It was the moment that summed up the whirlwind of confused emotions that must have filled the breast of 18-year-old Kamiyah Mobley.

Less than 24 hours after discovering that she had been abducted at birth from a Florida hospital, Kamiyah found herself in a South Carolina courtroom staring across at the women who – until very recently – she had no reason to doubt was her biological mother.

That woman, 51-year-old Gloria Williams, was now sitting in the dock behind a protective screen facing charges of kidnapping Kamiyah when she was just eight hours old – turned overnight from a mother to a kidnapper.

But Kamiyah showed no trace of anger towards the woman who had brought her up, at one point walking over to Williams and touching her hands through the screen.  “I love you”, she was heard to say to the woman she still called “Momma”.

Williams, whose mother, father and pastor were also present, was seen blowing a kiss at her family. She is reported to have suffered a miscarriage a week before the abduction.

Yesterday Kamiyah again defended the woman who raised her in Walterboro, South Carolina, a small, racially mixed town of 5,000 people 50 miles west of Charleston where the family moved seven years ago.

“My mother raised me with everything I needed and most of all everything I wanted,” Kamiyah wrote on Facebook. “My mother is no felon.”

Pictures posted on social media showed the two riding happily in together in a car and Kamiyah with her high school friends.

That word – “Momma” – was the single word that Kamiyah later cried through the grille of a security door as Williams waived extradition to Florida, where she will now faces charges of kidnapping.

The case broke after a tip-off to by the National Center for Missing and Exploited Children led police to the home of Williams where they identified Kamiyah as the missing child of Shanara Mobley, abducted from a hospital room in Jacksonville, Florida on July 10 1998.

DNA swabs and analysis of fraudulent documents used to register Kamiyah’s ‘birth’ by Williams quickly confirmed that the young woman who knew herself as Alexis Manigo was in fact Kamiyah Mobley.

Grainy footage, recorded on CCTV, showed pictures of a woman dressed as a nurse, wearing scrubs and surgical gloves, leaving the University Medical Centre, Florida with the baby in her arms wrapped in a pink and blue blanket.
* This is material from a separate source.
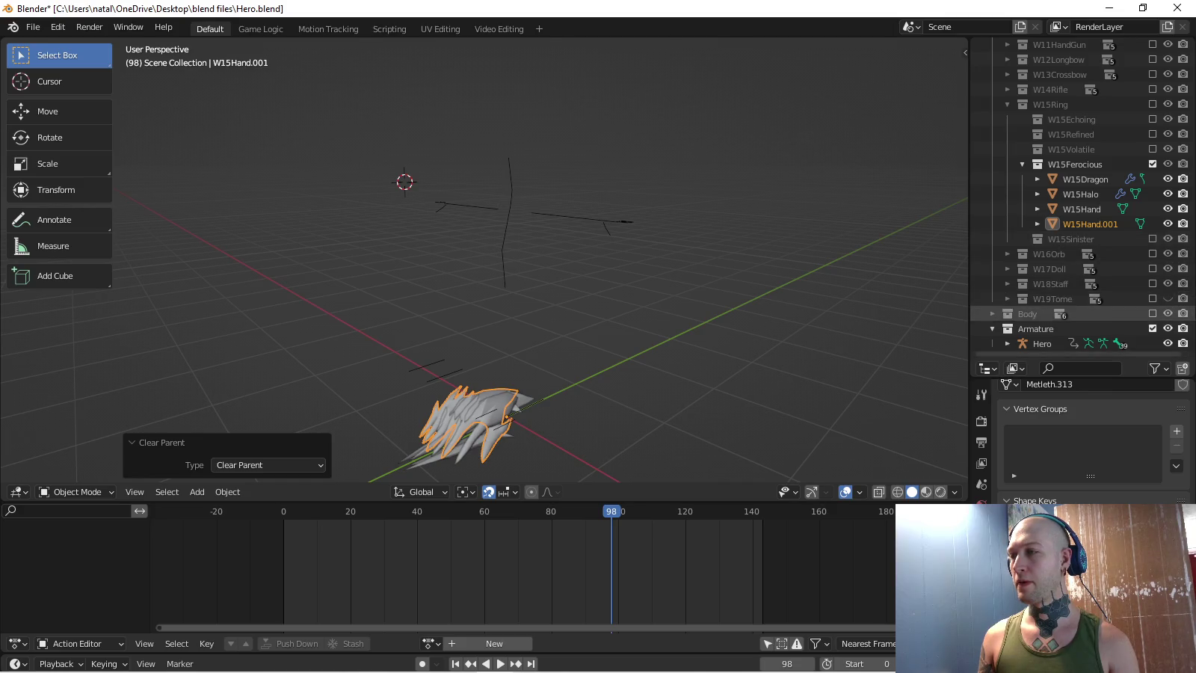
scroll(1085, 217, up, 2)
click(1152, 149)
But if Kamiyah’s apparent loyalty to her ‘mother’ had caused pain among her biological family 200 miles away in Florida, they appeared to be overwhelmed by the joyfulness of the news that the child they had lost, was now found.

They were reunited via a FaceTime videochat, according to police.

“I always hoped and prayed that this day would happen,” Kamiyah’s father, Craig Aiken, told a local TV station. “I never gave up, you never lose hope, no matter how much time passes, you never give up.”

Velma Aiken, Kamiyah’s grandmother, said the family were taking things very slowly. “I saw her the day that she was taken and I haven’t seen her since and I don’t want to scare her away,” she said. “So I’m going slow motion.”

“She’s taking it as well as you can imagine,” added Mike Williams, the sheriff of Jacksonville of Kamiyah, “She has a lot to process. She has a lot to think about.”

She had only begun to suspect a couple of months ago that her past might not be altogether normal, he said, declining to give further details.